The crash left me with a permanent aversion to crowded places. But it also introduced me to my guardian angel, who has hovered around me my whole life.

This photo was taken shortly before I was discharged from hospital after the bus accident.
*

My schooldays went by in a flash of sport, friends and fun. I had a great sense of privilege while growing up, and I don’t mean privilege in the material and financial sense of the word. My folks and my friends’ parents were neither wealthy nor poor, though they tended towards the latter. ‘Dumplings’ to fill our bellies and ‘bread and scratchit’ were regular items on the supper menu, often before the middle of the month.

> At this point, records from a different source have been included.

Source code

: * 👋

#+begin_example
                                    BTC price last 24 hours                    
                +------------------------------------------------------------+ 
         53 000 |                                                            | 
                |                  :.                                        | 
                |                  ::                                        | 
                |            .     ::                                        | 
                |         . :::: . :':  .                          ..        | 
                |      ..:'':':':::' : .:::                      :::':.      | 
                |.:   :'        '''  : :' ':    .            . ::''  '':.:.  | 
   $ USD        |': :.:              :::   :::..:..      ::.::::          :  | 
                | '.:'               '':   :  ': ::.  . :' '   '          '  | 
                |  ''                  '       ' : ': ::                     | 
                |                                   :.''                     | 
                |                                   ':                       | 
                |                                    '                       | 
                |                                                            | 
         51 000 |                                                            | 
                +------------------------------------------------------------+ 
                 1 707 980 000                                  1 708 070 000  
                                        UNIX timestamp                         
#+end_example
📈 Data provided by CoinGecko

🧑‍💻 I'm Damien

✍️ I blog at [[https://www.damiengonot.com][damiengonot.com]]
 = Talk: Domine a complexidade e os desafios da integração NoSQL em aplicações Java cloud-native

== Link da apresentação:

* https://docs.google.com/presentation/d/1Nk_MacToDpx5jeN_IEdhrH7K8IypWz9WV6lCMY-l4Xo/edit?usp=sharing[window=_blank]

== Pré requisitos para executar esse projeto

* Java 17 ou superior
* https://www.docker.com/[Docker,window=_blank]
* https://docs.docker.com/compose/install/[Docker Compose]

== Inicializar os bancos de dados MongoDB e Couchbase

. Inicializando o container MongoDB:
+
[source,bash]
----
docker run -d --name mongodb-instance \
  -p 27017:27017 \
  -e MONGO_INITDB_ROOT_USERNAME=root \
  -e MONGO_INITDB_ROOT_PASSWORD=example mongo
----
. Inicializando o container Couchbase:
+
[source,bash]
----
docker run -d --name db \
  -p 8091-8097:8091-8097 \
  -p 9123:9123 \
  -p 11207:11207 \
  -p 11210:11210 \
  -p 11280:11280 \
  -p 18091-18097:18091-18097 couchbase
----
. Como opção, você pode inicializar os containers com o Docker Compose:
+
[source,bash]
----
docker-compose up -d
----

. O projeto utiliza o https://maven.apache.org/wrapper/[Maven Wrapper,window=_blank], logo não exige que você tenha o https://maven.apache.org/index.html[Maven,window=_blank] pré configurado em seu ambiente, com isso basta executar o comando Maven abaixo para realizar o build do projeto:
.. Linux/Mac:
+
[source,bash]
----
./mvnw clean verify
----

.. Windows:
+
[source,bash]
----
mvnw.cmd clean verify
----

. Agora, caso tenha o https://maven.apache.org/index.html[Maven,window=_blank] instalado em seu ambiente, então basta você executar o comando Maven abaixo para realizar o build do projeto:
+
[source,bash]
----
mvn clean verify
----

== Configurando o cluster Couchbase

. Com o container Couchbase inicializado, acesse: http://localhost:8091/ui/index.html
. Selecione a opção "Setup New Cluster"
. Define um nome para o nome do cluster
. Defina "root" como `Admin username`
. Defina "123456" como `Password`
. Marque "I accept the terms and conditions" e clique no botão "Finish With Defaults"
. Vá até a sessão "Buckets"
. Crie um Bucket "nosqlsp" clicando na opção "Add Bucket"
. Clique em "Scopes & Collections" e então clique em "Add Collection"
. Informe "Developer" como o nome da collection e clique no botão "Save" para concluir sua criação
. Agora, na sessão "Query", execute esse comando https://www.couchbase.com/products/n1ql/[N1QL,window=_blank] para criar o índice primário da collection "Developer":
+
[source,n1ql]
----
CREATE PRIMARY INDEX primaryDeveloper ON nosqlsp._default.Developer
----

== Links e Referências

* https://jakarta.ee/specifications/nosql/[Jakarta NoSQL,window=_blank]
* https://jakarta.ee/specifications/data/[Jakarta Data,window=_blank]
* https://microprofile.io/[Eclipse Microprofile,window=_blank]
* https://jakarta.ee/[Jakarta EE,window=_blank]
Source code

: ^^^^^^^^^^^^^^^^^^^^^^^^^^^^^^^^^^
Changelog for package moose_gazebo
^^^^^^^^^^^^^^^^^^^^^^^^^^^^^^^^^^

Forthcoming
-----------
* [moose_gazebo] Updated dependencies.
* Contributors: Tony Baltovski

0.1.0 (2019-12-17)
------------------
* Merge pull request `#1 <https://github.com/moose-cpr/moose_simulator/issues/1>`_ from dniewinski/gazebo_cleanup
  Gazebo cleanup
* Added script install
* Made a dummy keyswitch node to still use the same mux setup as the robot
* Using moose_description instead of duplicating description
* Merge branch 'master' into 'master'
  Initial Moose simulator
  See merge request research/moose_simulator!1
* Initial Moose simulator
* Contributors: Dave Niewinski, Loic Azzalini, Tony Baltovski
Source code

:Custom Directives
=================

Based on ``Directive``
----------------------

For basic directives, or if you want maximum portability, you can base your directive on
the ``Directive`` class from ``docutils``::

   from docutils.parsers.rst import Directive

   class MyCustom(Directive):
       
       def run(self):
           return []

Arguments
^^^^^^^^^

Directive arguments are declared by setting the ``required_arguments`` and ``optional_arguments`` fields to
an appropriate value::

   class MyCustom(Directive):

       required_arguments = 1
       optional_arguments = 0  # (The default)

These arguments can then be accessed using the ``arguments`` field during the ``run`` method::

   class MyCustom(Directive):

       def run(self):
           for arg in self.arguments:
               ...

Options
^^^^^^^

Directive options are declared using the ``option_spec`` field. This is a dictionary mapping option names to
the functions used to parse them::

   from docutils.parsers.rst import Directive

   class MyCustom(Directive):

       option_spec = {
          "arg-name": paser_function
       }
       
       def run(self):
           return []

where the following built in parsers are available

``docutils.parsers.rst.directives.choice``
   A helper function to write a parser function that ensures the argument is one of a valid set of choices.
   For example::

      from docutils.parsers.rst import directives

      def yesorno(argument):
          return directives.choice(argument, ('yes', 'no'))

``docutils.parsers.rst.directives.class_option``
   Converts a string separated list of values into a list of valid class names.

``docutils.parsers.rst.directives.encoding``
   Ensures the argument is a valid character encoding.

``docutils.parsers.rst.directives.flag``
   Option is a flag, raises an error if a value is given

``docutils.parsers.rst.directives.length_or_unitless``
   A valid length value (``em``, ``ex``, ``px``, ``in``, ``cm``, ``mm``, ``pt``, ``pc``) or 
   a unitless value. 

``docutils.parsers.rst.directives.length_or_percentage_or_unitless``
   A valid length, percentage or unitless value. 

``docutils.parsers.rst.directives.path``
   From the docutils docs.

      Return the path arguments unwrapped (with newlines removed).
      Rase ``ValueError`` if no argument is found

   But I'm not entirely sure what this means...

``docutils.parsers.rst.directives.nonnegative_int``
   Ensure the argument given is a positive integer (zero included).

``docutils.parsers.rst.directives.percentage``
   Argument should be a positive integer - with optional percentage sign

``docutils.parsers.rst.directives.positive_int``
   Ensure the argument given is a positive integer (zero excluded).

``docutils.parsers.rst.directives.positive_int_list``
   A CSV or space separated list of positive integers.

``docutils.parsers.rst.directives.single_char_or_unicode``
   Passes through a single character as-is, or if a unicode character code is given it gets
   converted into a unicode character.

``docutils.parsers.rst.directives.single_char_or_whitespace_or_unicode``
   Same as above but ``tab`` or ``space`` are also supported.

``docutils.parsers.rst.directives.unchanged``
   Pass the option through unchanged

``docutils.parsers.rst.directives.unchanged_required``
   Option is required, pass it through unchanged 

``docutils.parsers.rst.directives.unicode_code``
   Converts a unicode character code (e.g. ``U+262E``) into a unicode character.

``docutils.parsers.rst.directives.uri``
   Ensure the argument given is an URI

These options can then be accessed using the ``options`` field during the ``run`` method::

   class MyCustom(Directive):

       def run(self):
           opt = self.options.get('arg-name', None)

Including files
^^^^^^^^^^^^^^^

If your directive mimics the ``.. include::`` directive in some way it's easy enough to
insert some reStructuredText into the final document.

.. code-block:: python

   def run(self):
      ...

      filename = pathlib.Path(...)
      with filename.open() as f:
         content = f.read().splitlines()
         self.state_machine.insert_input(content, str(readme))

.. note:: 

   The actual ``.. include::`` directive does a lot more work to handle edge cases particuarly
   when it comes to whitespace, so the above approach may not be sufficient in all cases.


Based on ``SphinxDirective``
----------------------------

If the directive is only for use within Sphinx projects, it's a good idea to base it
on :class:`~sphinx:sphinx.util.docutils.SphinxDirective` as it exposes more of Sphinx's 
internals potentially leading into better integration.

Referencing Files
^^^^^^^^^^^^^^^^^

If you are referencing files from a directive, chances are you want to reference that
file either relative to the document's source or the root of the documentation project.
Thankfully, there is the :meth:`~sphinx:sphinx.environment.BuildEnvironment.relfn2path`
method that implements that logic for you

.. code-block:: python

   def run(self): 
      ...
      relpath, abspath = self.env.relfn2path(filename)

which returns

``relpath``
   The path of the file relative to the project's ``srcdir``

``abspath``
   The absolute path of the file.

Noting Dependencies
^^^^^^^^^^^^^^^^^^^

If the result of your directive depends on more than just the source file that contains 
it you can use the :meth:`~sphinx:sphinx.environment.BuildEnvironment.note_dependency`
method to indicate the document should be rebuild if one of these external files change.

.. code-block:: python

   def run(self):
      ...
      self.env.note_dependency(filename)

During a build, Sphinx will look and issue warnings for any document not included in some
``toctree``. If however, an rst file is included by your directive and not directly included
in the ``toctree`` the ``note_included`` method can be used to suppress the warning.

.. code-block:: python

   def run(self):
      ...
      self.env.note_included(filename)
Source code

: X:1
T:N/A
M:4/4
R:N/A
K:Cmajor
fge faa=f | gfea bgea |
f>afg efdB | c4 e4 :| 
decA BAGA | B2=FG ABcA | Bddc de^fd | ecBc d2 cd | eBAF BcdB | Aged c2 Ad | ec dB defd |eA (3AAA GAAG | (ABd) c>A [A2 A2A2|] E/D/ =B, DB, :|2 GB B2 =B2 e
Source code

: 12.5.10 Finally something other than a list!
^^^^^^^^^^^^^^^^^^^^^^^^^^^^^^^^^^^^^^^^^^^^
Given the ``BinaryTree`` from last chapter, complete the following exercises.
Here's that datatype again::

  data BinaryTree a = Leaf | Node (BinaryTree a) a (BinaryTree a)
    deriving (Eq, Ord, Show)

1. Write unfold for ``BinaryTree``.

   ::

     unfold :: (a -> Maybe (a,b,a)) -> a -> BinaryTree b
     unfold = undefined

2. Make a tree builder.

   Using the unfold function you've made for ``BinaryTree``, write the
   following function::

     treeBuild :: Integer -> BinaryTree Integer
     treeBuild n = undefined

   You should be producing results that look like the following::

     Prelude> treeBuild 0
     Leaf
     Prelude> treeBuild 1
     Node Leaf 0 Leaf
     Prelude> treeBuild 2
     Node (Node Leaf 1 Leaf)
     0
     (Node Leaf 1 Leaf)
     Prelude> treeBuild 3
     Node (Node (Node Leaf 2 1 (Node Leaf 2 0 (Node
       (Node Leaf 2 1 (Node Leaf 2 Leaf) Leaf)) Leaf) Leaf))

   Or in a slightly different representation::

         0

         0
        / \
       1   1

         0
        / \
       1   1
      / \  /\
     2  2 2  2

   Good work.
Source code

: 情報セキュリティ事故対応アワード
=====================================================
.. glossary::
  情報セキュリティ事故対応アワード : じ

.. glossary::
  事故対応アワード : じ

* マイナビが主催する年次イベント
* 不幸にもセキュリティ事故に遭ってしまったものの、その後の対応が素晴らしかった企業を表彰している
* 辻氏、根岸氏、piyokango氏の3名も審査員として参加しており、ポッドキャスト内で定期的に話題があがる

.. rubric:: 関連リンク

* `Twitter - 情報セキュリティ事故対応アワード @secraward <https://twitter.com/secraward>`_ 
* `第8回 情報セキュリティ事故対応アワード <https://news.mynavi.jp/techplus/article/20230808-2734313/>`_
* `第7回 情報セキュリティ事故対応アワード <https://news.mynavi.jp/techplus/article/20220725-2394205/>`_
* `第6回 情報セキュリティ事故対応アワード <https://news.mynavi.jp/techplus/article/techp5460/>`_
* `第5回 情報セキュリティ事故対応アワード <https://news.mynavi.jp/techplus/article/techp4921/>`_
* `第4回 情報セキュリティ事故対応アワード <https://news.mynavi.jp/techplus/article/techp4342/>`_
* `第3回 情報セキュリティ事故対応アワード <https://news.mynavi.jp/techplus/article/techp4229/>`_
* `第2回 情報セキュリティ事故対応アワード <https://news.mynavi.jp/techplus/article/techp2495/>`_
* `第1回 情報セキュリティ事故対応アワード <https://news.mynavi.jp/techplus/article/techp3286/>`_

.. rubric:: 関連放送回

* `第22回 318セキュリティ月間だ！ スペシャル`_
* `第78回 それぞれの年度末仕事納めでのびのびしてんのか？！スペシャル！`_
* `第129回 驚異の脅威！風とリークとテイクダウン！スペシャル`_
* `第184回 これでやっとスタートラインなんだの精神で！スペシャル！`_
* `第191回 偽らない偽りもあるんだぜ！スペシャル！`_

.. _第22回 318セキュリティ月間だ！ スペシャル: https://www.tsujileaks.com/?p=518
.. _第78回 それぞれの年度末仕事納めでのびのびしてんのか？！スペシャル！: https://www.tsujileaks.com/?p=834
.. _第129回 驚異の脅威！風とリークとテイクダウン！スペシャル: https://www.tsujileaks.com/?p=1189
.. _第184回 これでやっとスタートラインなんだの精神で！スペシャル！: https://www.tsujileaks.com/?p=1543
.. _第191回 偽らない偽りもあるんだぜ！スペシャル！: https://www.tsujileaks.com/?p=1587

Our education in the government schooling system was relatively backward by today’s standards, and television was not yet a reality. Yet we were wealthy beyond price. For example, just across the road was Laureston Farm, where a dairy herd of approximately 100 cows produced the freshest milk and the richest cream you could imagine. There was also a natural slip-and-slide chute shaped into the black clay on the banks of the Six Mile Spruit (today known as the Hennops River), which could be made even more slippery by spreading cow dung on it, and delivered hours and hours of glorious fun and laughter.

The Six Mile Spruit, or ‘the Spruit’, as we fondly called it, was central to the freedom of our outdoor existence. In those days, it flowed only about twice a year. I say ‘flowed’ but I really mean ‘flooded’, as it would burst its banks after a typical Highveld cloudburst, and the resultant spate would always create a playground of gooey mud in which we played rugby and football, emerging unrecognisable at the end of the games. Not surprisingly, clothes had a short lifespan in that neck of the woods.

On the banks of the Spruit we built a football field where, practically every single day, summer or winter, matches of ‘international importance’ were played, and it was on the Laureston Farm field that a crop of genuinely good players honed their natural skills. A significant number later went on to play professional football in South Africa and abroad.

Afrikaans was the dominant language in Pretoria during this period (1965–1975). I estimate that Afrikaans-speaking families outnumbered their English-speaking counterparts in Valhalla by about eight to one. Even though it was 70-odd years since the end of the Anglo-Boer War (1899–1902), many of the Afrikaans-speaking kids had grandparents and great-grandparents who still had vivid personal memories of their awful treatment at the hands of British forces, or ‘khakis’. From time to time, English-speakers growing up in the area unfairly bore the brunt of that lasting animosity.